Fastai v2 chat

@sgugger It seems to me that it is conflicting with splits. When I create a dataset without splits, the wgts seems to be working. Otherwise it complains about the sizes of the parameters (weighted_dataloaders):

ValueError: 'a' and 'p' must have same size

I have not designed that particular API, so there is no need to tag me. I have no more knowledge of what is causing your error than you do :wink:

1 Like

I did not know that. Sorry.

Hi Boris.

Do you know how the weights must be passed to the weighted_dataloaders? When I do not have splits, it works fine with an array of weights. But when I have splits, I get the following error:

ValueError: 'a' and 'p' must have same size

They should be passed only to the training dataset. They won’t be used on the validation dataset (which will process all the items it has).

1 Like

Oh, ok! Thank you very much!

Thank you for fixing them, I found some imports being duplicated too. I opened a pull request.

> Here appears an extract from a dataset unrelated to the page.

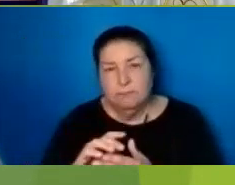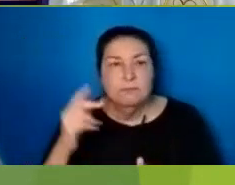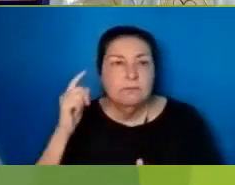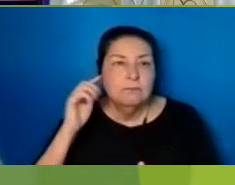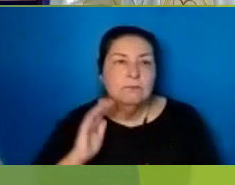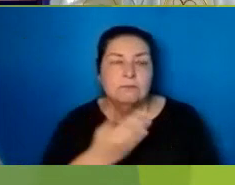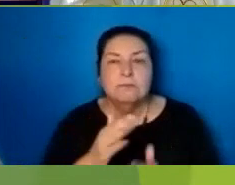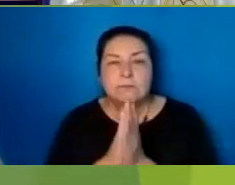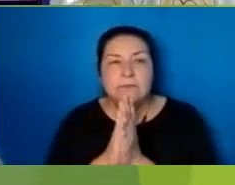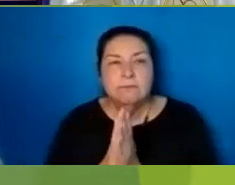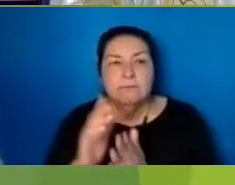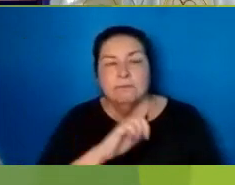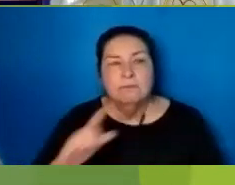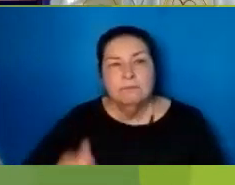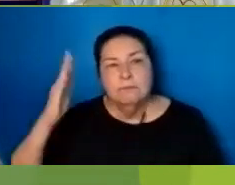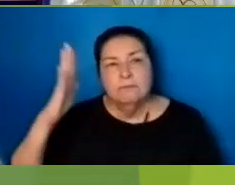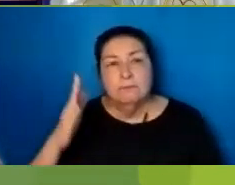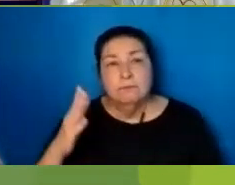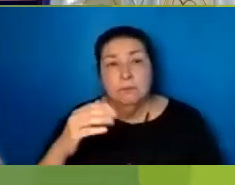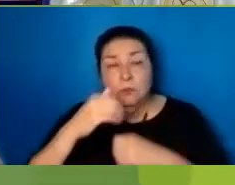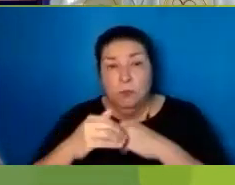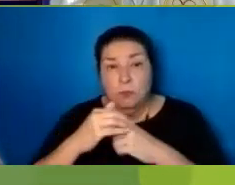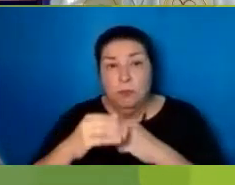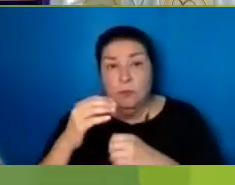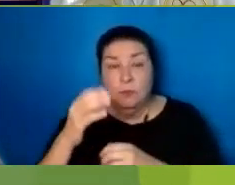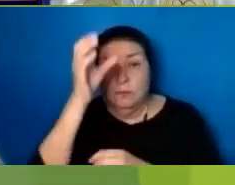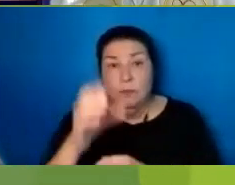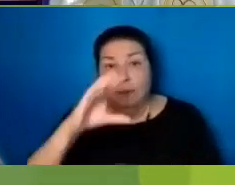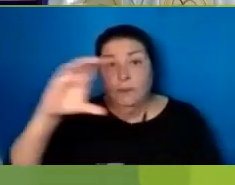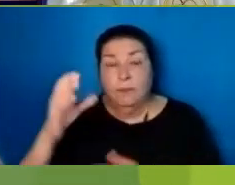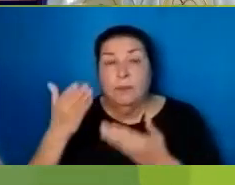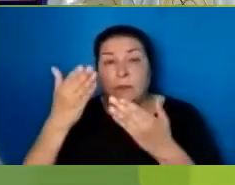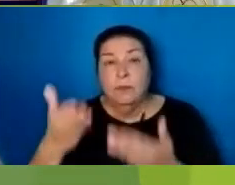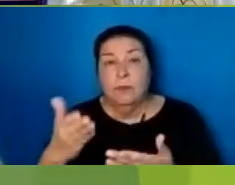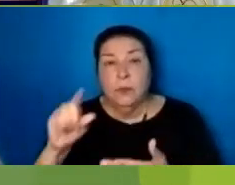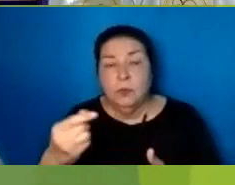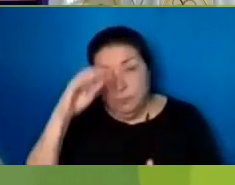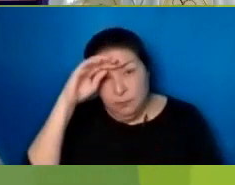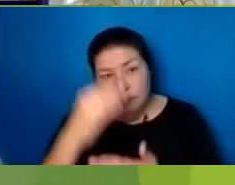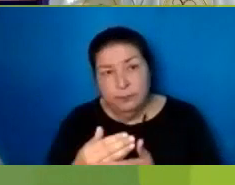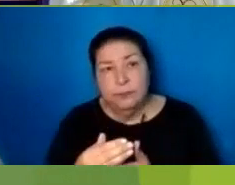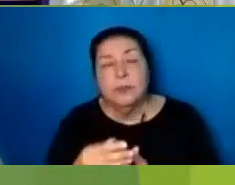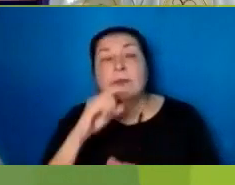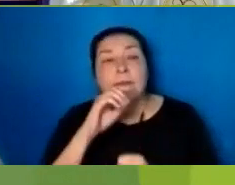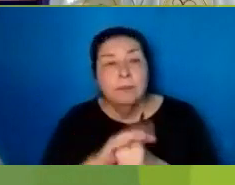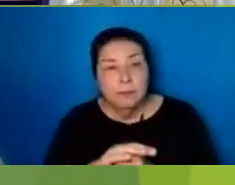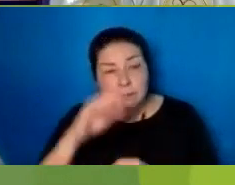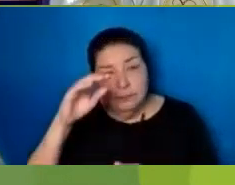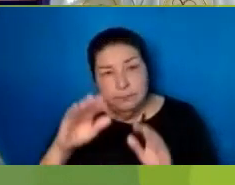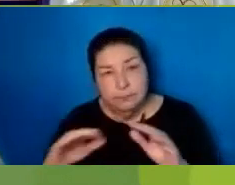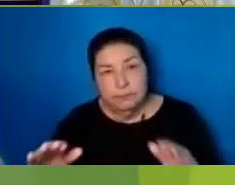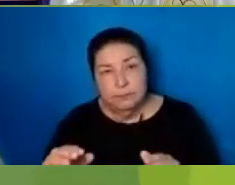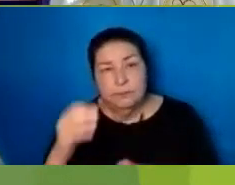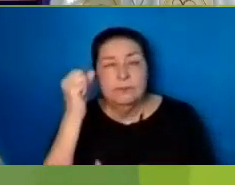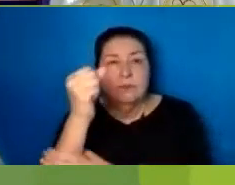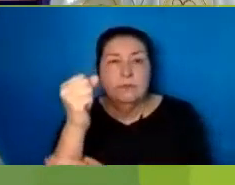Lord God You Place The Wood Of The Cross On The Back Of Your Only Begotten Son That As The Promised Offspring Of Abraham He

My solution didn’t work. Sorry, i didn’t say nothing! :zipper_mouth_face:

I’m trying to run the fastbook notebooks. I installed fastai2 and fastcore as editable installs, but I get the following error when I try to run the first line of the notebook:

ModuleNotFoundError: No module named ‘fastai2’

How can I get fastai2 to work in these notebooks?

How about? !pip install fastai2

Is the Monte Carlo Dropout functionality introduced here PR: Ability to use dropout at prediction time (Monte Carlo Dropout) available in fastai v2?

What’s the point of having size argument in both Resize in item_tfms and aug_transforms in batch_tfms?

Goodday , ill like to ask if you had success with it using fastai, i am stuck at trying to train, after passing it to a learner and trying to train i get a no target error.

Can someone help me with this problem?

dls_clas = DataBlock(
    blocks=[TextBlock.from_df(text_cols=["reviews"],vocab=dls_lm.vocab),RegressionBlock(n_out=1)],
    get_x    = ColReader("reviews"),
    get_y    = ColReader("sentiment"),
    splitter = RandomSplitter(0.1)
).dataloaders(traindf, bs=128, seq_len=80)

This Throws:

AttributeError: 'Series' object has no attribute 'reviews'

I’m confused how TextBlock.from_df(text_cols=["reviews"],vocab=dls_lm.vocab)
works, Any help is appreciated.

Easiest solution is to create df[“text”] which contains your reviews/text data. I’m not sure why, but I do know this fixed my issue. Then change get_x to “text” and text_cols to “text”

Sorry, I don’t understand properly. Do you mean get_x=“reviews” instead of using colreader? And how to get the “sentiment”?

When you use item_tfms, resize is done on each file independently. This is needed so the data can be loaded on GPU.
After that, you can do additional transforms on GPU which are faster through batch_tfms, such as scaling/rotating and resizing again to a lower size.
In that case you would have sized to a higher size in item_tfms so that your other transforms are more accurate and include more details.

1 Like

How would you go about calling functions in the utils.py like search_images_bing ? (without copying it to local dir)

pip install utils doesn’t do it, it’s another pypi package.

The tokenizer will read the texts in “reviews” and tokenize them, but the result will be in a column called “texts” (unless you pass an argument to change that, should be something like output_col). So your get_x should use the column named “texts”.

1 Like

It’s not a package, just an utils file. You need to have it in the same directory has the notebook you are working on.

Sorry, that wasn’t clear. get_x=col_reader(“text”), get_y=(“label”). After it is tokenized, the text column and label column names are changed to text and label.

1 Like